INSTRUCTIONS TO FOLLOW:
Show each line from the listing that includes the word "turnUnit".

════

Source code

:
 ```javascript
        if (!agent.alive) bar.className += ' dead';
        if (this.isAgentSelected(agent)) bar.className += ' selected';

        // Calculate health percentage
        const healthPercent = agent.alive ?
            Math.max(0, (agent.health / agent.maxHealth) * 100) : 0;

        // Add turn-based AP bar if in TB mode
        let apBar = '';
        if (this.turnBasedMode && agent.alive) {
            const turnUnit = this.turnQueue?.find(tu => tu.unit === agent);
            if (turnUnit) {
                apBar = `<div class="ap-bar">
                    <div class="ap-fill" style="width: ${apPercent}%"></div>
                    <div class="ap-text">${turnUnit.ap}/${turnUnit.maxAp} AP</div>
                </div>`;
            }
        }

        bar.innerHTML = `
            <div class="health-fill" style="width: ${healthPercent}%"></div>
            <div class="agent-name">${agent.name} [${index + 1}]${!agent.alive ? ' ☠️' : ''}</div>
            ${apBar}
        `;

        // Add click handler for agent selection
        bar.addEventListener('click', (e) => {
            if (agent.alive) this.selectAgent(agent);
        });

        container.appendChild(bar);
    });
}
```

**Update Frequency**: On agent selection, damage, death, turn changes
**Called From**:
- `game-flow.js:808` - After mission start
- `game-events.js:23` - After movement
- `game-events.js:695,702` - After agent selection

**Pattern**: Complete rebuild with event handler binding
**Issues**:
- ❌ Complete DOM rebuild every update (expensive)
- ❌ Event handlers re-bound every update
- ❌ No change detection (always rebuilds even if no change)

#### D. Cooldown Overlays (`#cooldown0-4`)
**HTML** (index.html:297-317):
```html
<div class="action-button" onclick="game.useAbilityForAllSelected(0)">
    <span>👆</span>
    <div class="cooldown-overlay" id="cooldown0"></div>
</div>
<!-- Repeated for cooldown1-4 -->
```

════

YOUR RESPONSE:
            const turnUnit = this.turnQueue?.find(tu => tu.unit === agent);
            if (turnUnit) {
                    <div class="ap-text">${turnUnit.ap}/${turnUnit.maxAp} AP</div>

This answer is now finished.